> **Dataset records**:
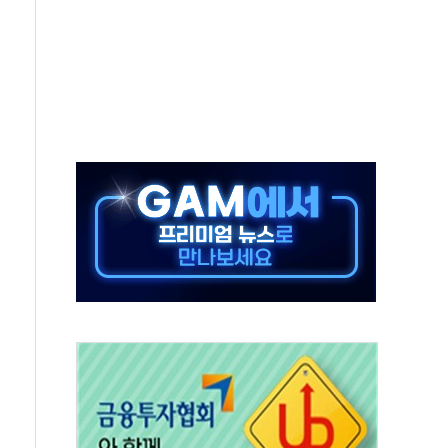
'행복상자' 전달
극기 거꾸로' 논란…이틀만에 철거
 예술·체육요원 최대 33% 감축
 역대 최대폭 감소한 9.4%↓…유통업계 양극화 심화
 특사'로 콜롬비아 대통령 취임식 참석
시간당 30mm 강한 비...호우 피해 없어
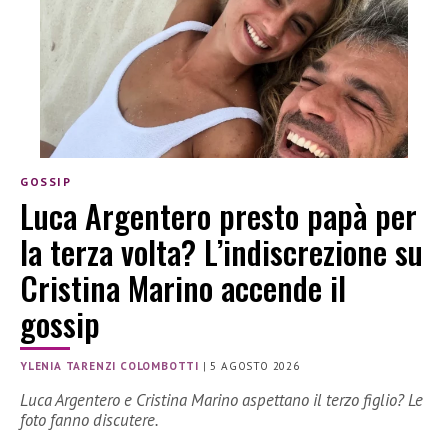
GOSSIP
Luca Argentero presto papà per
la terza volta? L’indiscrezione su
Cristina Marino accende il
gossip
YLENIA TARENZI COLOMBOTTI
|
5 AGOSTO 2026
Luca Argentero e Cristina Marino aspettano il terzo figlio? Le
foto fanno discutere.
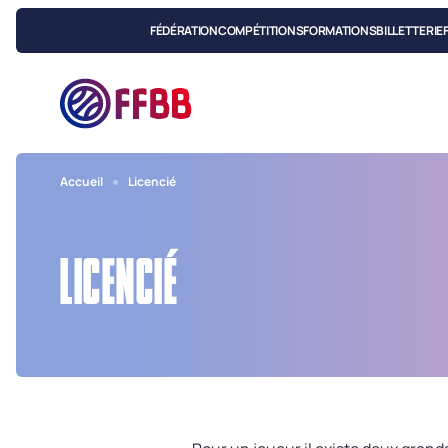
FÉDÉRATION
COMPÉTITIONS
FORMATIONS
BILLETTERIE
Accueil
Licencié
LICENCIÉ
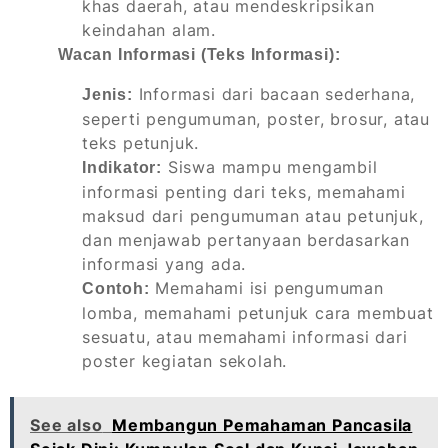
khas daerah, atau mendeskripsikan
keindahan alam.
Wacan Informasi (Teks Informasi):
Informasi dari bacaan sederhana,
Jenis:
seperti pengumuman, poster, brosur, atau
teks petunjuk.
Siswa mampu mengambil
Indikator:
informasi penting dari teks, memahami
maksud dari pengumuman atau petunjuk,
dan menjawab pertanyaan berdasarkan
informasi yang ada.
Memahami isi pengumuman
Contoh:
lomba, memahami petunjuk cara membuat
sesuatu, atau memahami informasi dari
poster kegiatan sekolah.
See also
Membangun Pemahaman Pancasila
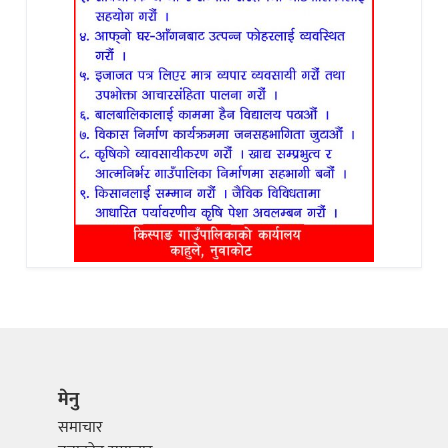
मेनु
समाचार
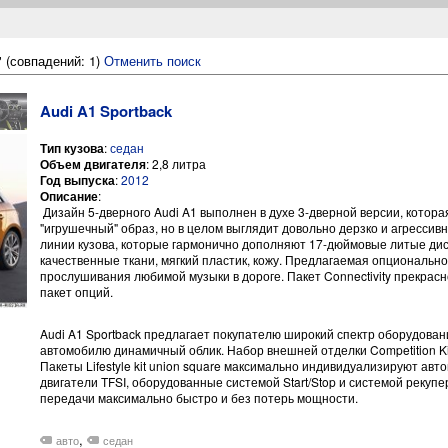
 (совпадений: 1)
Отменить поиск
Audi A1 Sportback
Тип кузова
:
седан
Объем двигателя
: 2,8 литра
Год выпуска
:
2012
Описание
:
Дизайн 5-дверного Audi A1 выполнен в духе 3-дверной версии, котор
"игрушечный" образ, но в целом выглядит довольно дерзко и агрессив
линии кузова, которые гармонично дополняют 17-дюймовые литые дис
качественные ткани, мягкий пластик, кожу. Предлагаемая опциональн
прослушивания любимой музыки в дороге. Пакет Connectivity прекрас
пакет опций.
Audi A1 Sportback предлагает покупателю широкий спектр оборудован
автомобилю динамичный облик. Набор внешней отделки Competition Kit
Пакеты Lifestyle kit union square максимально индивидуализируют ав
двигатели TFSI, оборудованные системой Start/Stop и системой рекуп
передачи максимально быстро и без потерь мощности.
,
авто
седан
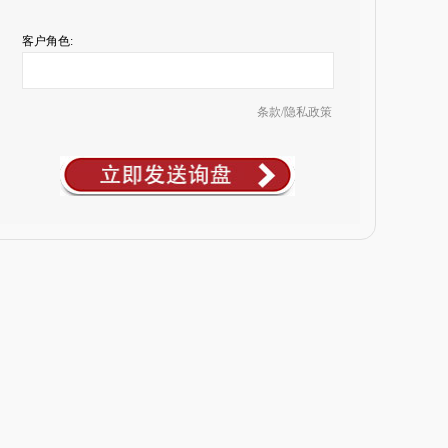
客户角色:
条款/隐私政策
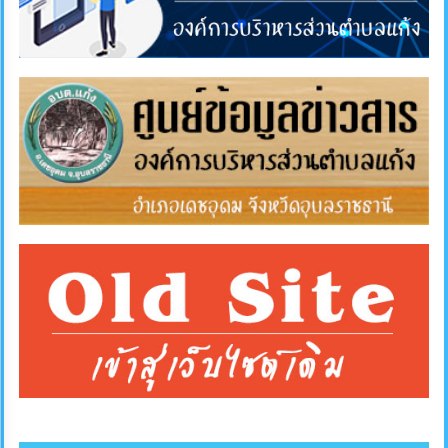
แผนการ
ใช้
จ่าย
งบ
ประมาณ
ประจำ
ปี
การ
บริหาร
และ
พัฒนา
ทรัพยากร
บุคคล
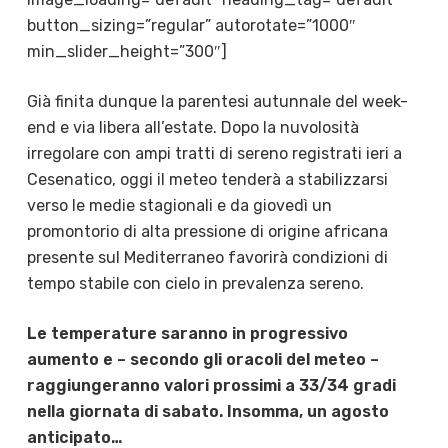
button_sizing=”regular” autorotate=”1000″
min_slider_height=”300″]
Già finita dunque la parentesi autunnale del week-
end e via libera all’estate. Dopo la nuvolosità
irregolare con ampi tratti di sereno registrati ieri a
Cesenatico, oggi il meteo tenderà a stabilizzarsi
verso le medie stagionali e da giovedì un
promontorio di alta pressione di origine africana
presente sul Mediterraneo favorirà condizioni di
tempo stabile con cielo in prevalenza sereno.
Le temperature saranno in progressivo
aumento e – secondo gli oracoli del meteo –
raggiungeranno valori prossimi a 33/34 gradi
nella giornata di sabato. Insomma, un agosto
anticipato…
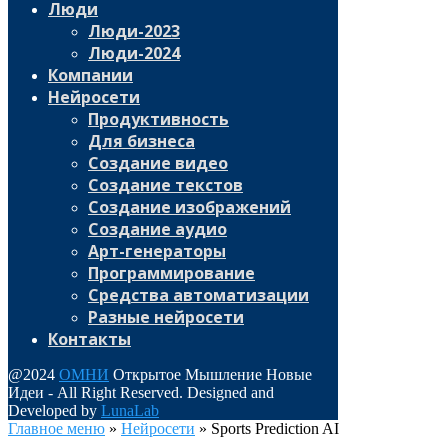
Люди
Люди-2023
Люди-2024
Компании
Нейросети
Продуктивность
Для бизнеса
Создание видео
Создание текстов
Создание изображений
Создание аудио
Арт-генераторы
Программирование
Средства автоматизации
Разные нейросети
Контакты
@2024
ОМНИ
Открытое Мышление Новые
Идеи - All Right Reserved. Designed and
Developed by
LunaLab
Главное меню
»
Нейросети
»
Sports Prediction AI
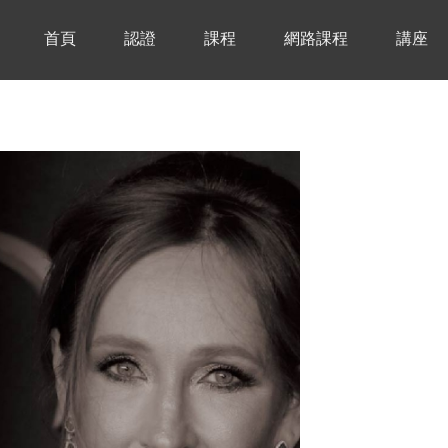
首頁
認證
課程
網路課程
講座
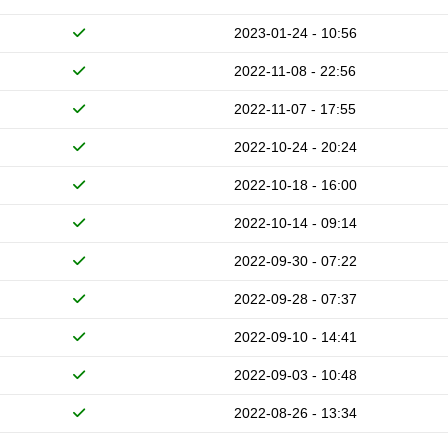
2023-01-24 - 10:56
2022-11-08 - 22:56
2022-11-07 - 17:55
2022-10-24 - 20:24
2022-10-18 - 16:00
2022-10-14 - 09:14
2022-09-30 - 07:22
2022-09-28 - 07:37
2022-09-10 - 14:41
2022-09-03 - 10:48
2022-08-26 - 13:34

> **Exercise instructions**:
Your answer should be every line from the material above in which the word "Argentero" appears.

> **Task solution**:
Luca Argentero presto papà per
Luca Argentero e Cristina Marino aspettano il terzo figlio? Le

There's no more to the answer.